14 Eylül,1988
İlahi söyleyen biri için iyi ve büyük bir topluluğa sahip olmak iyidir. O zaman, o, büyük ve saygın bir kalabalığın bir elçisidir. Dolayısıyla, ilahi söyleyenin büyüklüğü kalabalığın büyüklüğüyle yani nicelik ve nitelik olarak ölçülür. “Nicelik” geniş bir kitle ve çok insanı ifade eder. “Nitelik” herkesin ilahi söyleyenin ağzından çıkanları dinlediği ve diğer meselelerle meşgul olan ve ilahi söyleyenin söyledikleriyle ilgilenmeyen izleyicilerin bir parçası olmadığı anlamına gelir.
Benzer şekilde, bireylerden bahsederken, her birey pek çok arzular ve düşüncelerden oluşan küçük bir dünyadır. Kişi duaya geldiğinde, ağzını ilahi söylemek için kullanır. Ağız, organlarına ve arzularına onlar adına ne için dua etmesi gerektiğini sorduğunda, kalp tüm arzular adına cevaplar, “Yüce bir topluluğun üyelerinin ifade tarzına sahipsin; bunu bizim için söyle.”
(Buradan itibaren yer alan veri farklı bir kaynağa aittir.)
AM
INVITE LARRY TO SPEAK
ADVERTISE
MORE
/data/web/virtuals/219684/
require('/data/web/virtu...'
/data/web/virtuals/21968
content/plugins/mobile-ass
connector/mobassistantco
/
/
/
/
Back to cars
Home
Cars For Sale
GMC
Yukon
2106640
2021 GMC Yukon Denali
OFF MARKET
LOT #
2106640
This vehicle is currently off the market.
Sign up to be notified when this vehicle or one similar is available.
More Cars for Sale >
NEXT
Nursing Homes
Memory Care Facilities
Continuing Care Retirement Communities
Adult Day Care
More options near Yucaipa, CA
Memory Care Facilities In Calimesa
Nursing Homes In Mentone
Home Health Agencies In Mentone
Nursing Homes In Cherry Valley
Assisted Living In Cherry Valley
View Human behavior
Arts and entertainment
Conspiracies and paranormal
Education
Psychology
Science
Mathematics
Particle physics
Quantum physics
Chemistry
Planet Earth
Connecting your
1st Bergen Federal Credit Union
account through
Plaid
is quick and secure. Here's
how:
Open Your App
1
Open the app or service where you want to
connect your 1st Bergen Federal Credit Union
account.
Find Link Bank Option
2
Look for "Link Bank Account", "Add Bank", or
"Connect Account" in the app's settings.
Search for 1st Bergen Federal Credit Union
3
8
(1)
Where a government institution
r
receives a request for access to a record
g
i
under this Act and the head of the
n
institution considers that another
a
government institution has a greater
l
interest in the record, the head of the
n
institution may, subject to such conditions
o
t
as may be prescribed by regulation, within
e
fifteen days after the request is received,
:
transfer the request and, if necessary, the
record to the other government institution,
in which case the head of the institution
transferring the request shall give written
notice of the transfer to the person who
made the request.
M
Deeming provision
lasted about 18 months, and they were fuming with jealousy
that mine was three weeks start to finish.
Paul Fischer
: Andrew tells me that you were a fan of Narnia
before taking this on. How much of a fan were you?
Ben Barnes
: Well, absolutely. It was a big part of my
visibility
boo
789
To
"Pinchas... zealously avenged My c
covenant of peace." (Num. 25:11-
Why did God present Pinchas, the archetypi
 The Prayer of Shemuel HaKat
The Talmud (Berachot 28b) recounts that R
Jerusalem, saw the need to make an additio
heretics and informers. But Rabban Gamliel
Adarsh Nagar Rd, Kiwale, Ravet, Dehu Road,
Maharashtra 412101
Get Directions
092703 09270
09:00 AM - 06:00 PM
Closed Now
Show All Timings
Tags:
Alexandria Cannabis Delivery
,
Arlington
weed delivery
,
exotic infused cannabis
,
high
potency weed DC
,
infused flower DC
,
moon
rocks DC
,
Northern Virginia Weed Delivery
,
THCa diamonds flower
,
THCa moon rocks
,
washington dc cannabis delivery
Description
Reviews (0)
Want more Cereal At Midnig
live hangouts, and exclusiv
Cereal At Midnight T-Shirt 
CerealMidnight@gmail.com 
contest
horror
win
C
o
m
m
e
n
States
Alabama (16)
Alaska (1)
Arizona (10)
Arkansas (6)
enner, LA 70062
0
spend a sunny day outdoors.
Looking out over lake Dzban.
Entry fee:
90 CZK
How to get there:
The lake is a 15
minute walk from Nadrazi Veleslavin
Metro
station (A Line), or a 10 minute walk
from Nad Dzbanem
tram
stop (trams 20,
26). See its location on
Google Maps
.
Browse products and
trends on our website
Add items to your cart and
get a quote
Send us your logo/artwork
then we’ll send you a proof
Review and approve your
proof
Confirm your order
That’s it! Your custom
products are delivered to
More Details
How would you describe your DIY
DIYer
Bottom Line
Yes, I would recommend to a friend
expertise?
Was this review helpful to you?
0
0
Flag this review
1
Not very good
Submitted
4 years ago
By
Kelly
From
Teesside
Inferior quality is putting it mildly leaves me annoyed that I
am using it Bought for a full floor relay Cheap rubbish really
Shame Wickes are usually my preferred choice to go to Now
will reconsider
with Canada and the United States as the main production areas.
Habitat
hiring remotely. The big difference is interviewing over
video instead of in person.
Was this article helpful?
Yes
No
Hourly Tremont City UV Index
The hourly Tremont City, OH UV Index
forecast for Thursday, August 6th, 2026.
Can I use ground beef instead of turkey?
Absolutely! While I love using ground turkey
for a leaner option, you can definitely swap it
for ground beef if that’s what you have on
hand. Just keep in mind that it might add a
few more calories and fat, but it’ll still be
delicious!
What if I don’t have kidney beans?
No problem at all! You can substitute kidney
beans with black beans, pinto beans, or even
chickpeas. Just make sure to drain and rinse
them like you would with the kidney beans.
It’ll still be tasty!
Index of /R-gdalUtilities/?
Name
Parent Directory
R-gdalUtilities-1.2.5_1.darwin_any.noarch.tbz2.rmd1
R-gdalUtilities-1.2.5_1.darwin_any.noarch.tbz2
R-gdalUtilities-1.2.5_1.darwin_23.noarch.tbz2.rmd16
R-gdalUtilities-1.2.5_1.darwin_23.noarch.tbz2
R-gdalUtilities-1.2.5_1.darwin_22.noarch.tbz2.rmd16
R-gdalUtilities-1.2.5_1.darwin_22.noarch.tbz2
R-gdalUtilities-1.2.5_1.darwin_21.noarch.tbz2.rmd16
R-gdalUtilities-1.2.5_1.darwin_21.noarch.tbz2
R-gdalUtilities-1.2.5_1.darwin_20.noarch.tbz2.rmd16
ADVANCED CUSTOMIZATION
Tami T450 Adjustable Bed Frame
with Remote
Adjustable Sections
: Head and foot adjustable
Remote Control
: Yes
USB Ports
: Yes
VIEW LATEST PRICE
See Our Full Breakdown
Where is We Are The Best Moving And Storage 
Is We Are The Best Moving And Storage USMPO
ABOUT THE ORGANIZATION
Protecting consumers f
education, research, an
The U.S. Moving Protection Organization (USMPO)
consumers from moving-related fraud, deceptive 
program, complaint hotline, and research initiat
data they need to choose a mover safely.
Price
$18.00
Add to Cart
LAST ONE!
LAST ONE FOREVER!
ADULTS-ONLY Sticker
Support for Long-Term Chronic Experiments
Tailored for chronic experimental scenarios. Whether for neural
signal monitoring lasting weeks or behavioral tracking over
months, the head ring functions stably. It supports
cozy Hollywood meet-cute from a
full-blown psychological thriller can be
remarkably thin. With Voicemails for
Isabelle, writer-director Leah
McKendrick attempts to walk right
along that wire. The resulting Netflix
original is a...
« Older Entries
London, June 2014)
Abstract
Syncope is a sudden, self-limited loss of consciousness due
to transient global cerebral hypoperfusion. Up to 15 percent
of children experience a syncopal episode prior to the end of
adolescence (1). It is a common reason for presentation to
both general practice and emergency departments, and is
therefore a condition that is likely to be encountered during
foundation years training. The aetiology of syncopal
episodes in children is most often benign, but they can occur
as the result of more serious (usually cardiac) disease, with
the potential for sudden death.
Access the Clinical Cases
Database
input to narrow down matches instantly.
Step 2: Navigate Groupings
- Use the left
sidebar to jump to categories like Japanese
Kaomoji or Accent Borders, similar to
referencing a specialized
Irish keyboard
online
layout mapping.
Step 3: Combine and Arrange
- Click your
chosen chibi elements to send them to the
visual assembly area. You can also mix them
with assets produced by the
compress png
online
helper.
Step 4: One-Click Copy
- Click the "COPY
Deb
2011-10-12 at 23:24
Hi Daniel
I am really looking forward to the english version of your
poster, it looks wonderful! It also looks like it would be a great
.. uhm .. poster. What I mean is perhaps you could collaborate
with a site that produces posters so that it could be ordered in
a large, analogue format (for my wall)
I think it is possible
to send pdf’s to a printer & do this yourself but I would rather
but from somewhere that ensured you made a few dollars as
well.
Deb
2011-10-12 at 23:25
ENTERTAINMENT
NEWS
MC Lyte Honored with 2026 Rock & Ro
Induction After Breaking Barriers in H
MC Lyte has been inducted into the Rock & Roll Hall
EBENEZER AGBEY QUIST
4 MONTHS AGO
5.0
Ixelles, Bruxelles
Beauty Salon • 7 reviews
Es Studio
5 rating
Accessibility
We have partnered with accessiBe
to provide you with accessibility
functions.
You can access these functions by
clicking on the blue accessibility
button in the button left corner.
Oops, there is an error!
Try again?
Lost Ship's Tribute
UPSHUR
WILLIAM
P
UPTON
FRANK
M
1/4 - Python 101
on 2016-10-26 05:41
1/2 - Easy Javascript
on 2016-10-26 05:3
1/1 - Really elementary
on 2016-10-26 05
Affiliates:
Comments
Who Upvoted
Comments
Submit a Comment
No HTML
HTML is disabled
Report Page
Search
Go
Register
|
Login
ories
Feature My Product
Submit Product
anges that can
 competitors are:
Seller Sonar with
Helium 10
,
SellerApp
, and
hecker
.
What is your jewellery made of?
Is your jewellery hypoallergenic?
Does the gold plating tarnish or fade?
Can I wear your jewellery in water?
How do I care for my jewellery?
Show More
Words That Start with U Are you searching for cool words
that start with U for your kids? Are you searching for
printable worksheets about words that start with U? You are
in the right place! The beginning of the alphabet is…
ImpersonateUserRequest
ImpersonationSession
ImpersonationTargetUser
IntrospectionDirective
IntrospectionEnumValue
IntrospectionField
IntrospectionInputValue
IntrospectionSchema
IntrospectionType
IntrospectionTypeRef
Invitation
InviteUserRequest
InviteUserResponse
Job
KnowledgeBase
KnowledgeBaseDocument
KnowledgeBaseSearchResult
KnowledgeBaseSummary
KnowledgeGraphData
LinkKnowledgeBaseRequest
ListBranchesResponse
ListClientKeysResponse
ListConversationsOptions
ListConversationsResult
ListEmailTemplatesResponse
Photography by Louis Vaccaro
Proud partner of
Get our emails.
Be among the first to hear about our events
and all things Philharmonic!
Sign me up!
İlahi söyleyen ağız, dua kitabında yazılanları söylediğinde, bazen organları söylediği şeyleri dinler, bu demektir ki dua süresince dikkatleri dağılmaz ve ağzın söylediklerine dikkat ederler. Ancak kişi bazen tüm organlarıyla duymaz, yani işitir ancak duymaz. Yani, duanın ortasında kişi başka düşüncelere sahiptir. Ve bazen de kişi ne dediğini hiç duymaz ve dua esnasında arkadaşlarının söylediklerini duyabilirken ağız istediği şeyleri söyleyebilir. Sözleri işittiğinde, anlamlarını, yani duada yazılan kelimelerle bağını, yani ağzıyla söylediği şeylerin ona ne fayda sağlayacağını bilmese de, o zaman söyle yapar … söyledikleriyle bedeni arasındaki bağlantı vardır, ancak beden onun söyledikleriyle aynı fikirde değildir. Ama bazen, beden ağzın söyledikleriyle hemfikirdir.
Bu nedenle, iyi ve büyük bir topluluk, onun ilahi söyleyen ağzın, onun ağzıyla söylediklerini nicelik ve nitelik bakımından kalbin duyması için dua ettiğinde olur. Eğer kişi söyledikleriyle organlarının hemfikir olmadığını görürse, bu dua için doğru bir yerdir, çünkü o zaman “Şehina tozun içinde.” denilen Şehina’nın [Kutsallık] sürgünü için dua etmesi gerekir.
Bunun anlamı, kişinin bedeninin hiçbir organında hakikat yolunda yürümeyi kabul edecek yer olmamasıdır. Kişi bunun için dua ettiğinde, bu Şehina’nın sürgünü için dua etmesi olarak kabul edilir, bu sürgünden kurtuluşa çıkacağı anlamına gelir.
İlahi söyleyenin izleyicilerini memnun etmeye ihtiyaç duymasının anlamı budur, yani O’nun kulları onun ağzının söylediklerini kabul edecektir. O zaman ona, organlarının ihtiyaç duydukları şeyi Yaradan’dan istemesi için gönderdiği “halkın elçisi” denilir.
Ancak halk, ilahi söyleyenin söylediklerini kabul etmezse, kitle bir şey ve ilahi söyleyen başka bir şeydir. Öyleyse, ağız denilen ilahi söyleyen, kimler adına dua eder ve talepte bulunur? Bu nedenden dolayı, ilk Hassidim, iyi ve büyük bir kalabalığa sahip olmak için bir saat beklerdi, yani organlar ilahi söyleyenin söylediklerini dinleyecek ve duasının kabul edilmesi için ettiği duayla hemfikir olacaktır.